Which lines in the rows below contain the word "maximum"? Report each of those lines in full.
==== Source data ====
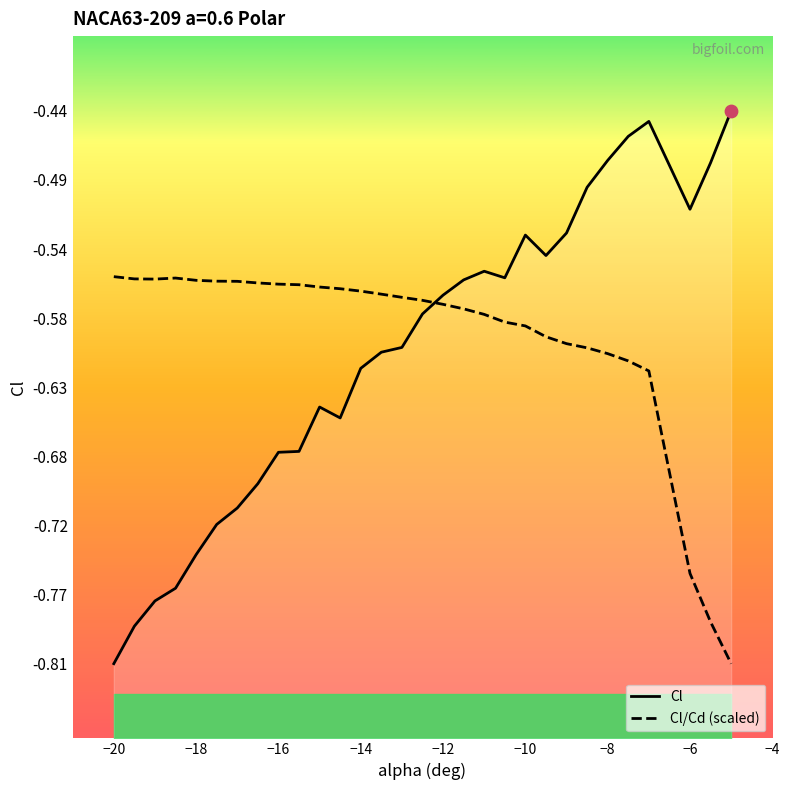

What are all the series names shown in the legend?

Cl, Cl/Cd (scaled)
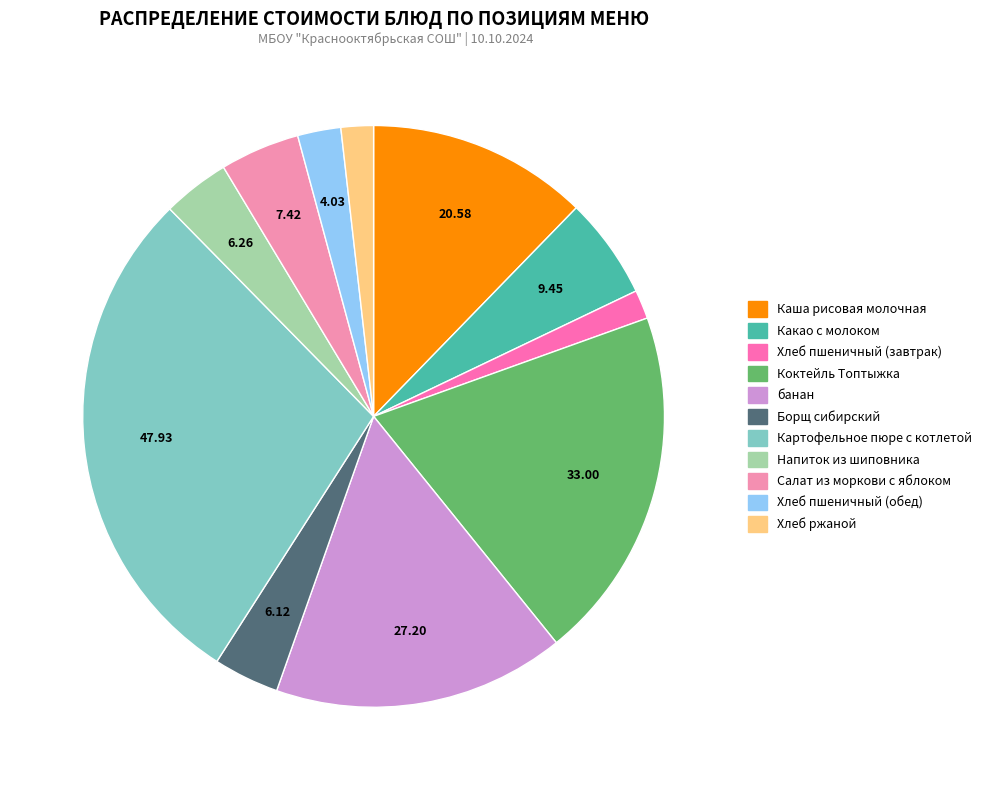

True or false: Хлеб пшеничный (обед) accounts for 2% of the total.

True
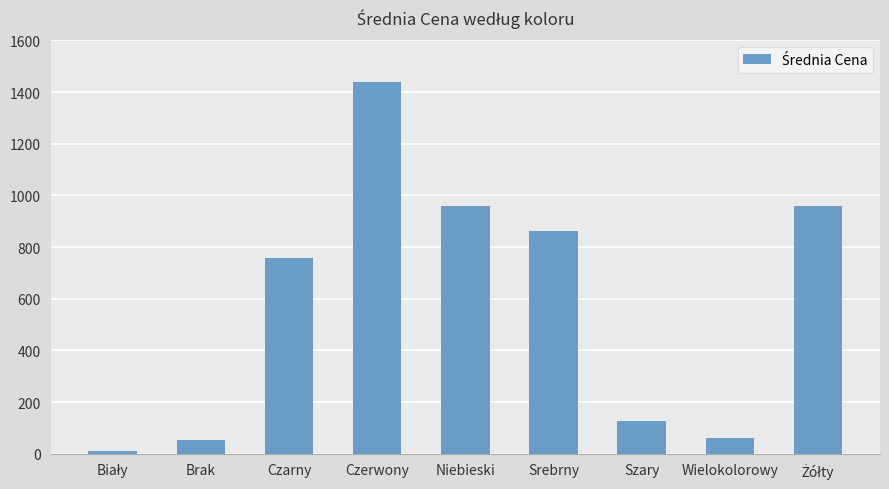

What is the difference between the maximum and minimum values?

1429.6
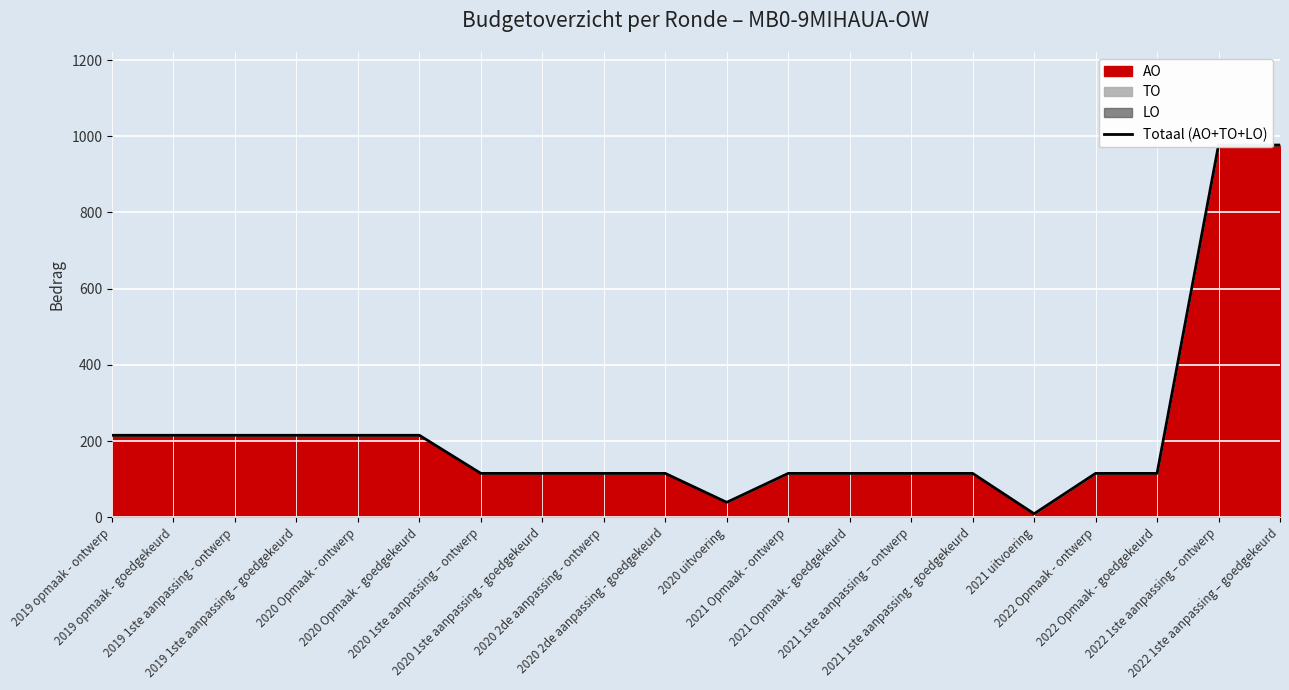

Rank the categories by value from highest to lowest.

2022 1ste aanpassing – ontwerp, 2022 1ste aanpassing – goedgekeurd, 2019 opmaak - ontwerp, 2019 opmaak - goedgekeurd, 2019 1ste aanpassing - ontwerp, 2019 1ste aanpassing – goedgekeurd, 2020 Opmaak - ontwerp, 2020 Opmaak - goedgekeurd, 2020 1ste aanpassing – ontwerp, 2020 1ste aanpassing - goedgekeurd, 2020 2de aanpassing - ontwerp, 2020 2de aanpassing - goedgekeurd, 2021 Opmaak - ontwerp, 2021 Opmaak - goedgekeurd, 2021 1ste aanpassing – ontwerp, 2021 1ste aanpassing - goedgekeurd, 2022 Opmaak - ontwerp, 2022 Opmaak - goedgekeurd, 2020 uitvoering, 2021 uitvoering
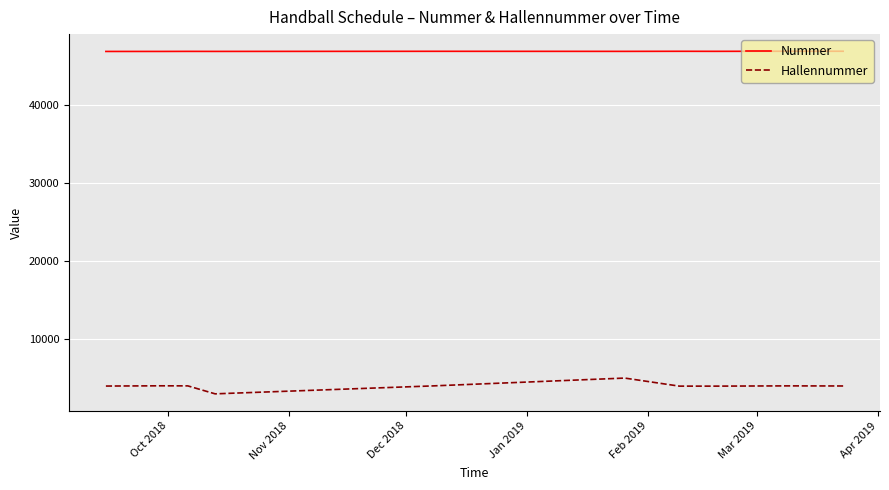

Rank the series by their maximum value, from lowest to highest.

Hallennummer, Nummer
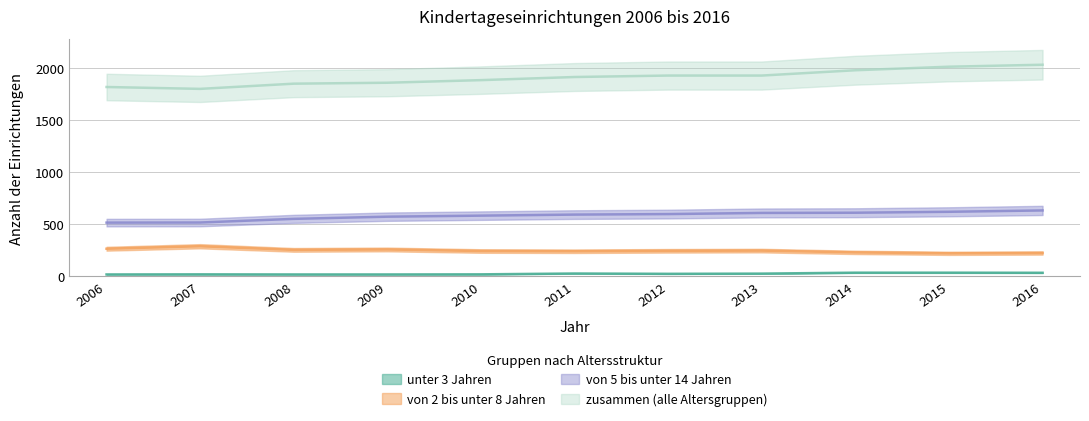

True or false: von 2 bis unter 8 Jahren has more than 2 interior local peaks.

True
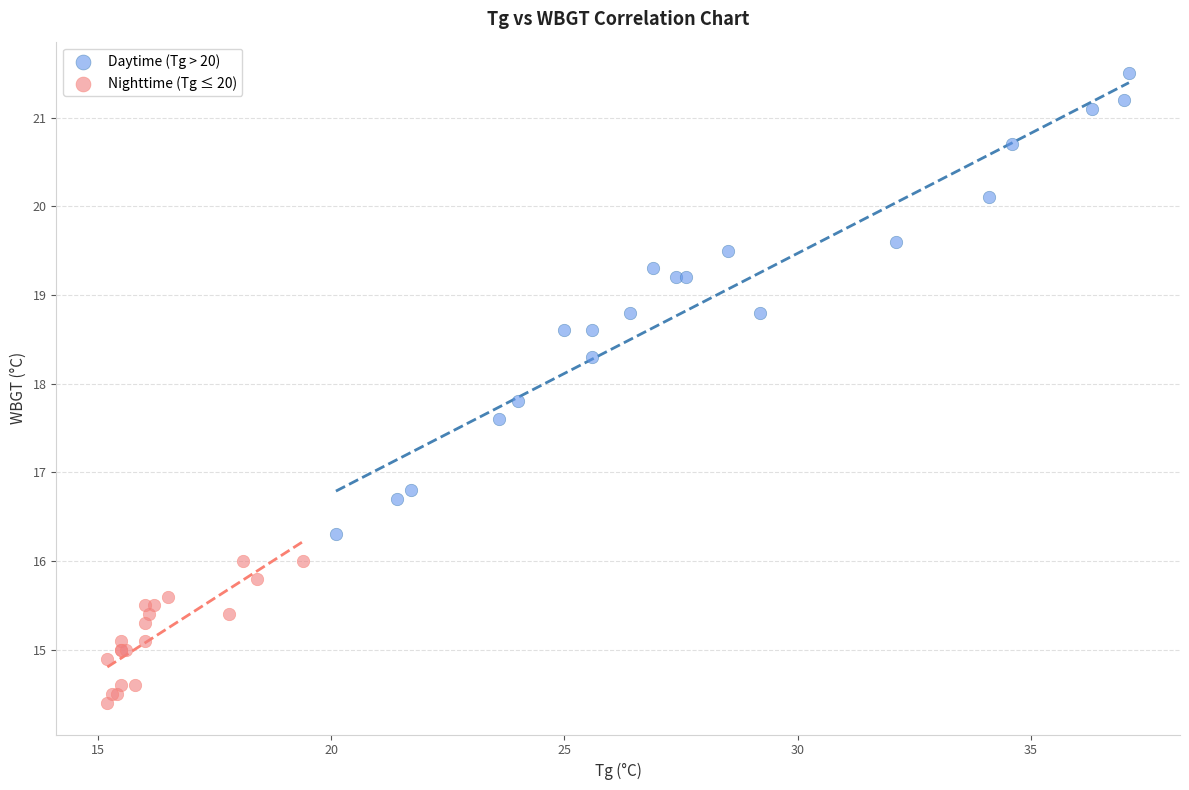

Which series has the widest spread of Y values?

Daytime (Tg > 20)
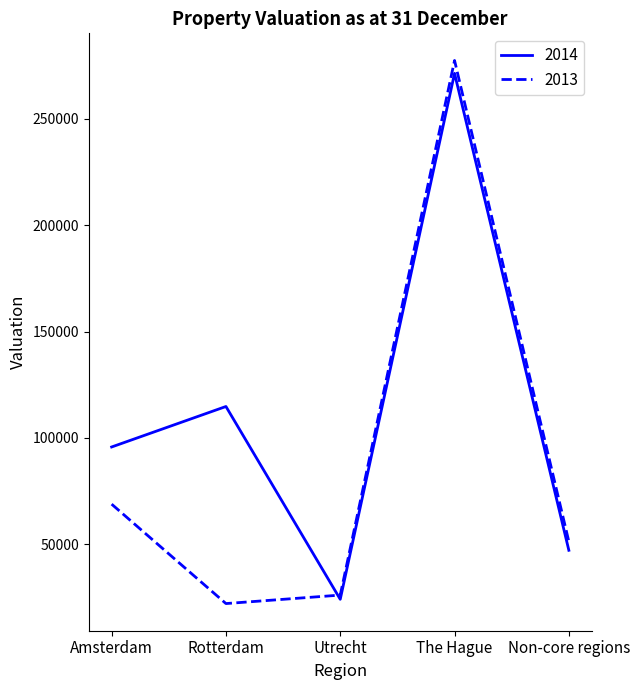

Reading left to right, what are all the values shown in this chart?

2014: Amsterdam=95772.2	Rotterdam=114806.0	Utrecht=24155.0	The Hague=271419.0	Non-core regions=47201.0
2013: Amsterdam=68896.0	Rotterdam=22154.0	Utrecht=26143.0	The Hague=277473.0	Non-core regions=51313.0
====
• **Task response**:
What is the difference between the maximum and minimum values?
Rank the series by their maximum value, from lowest to highest.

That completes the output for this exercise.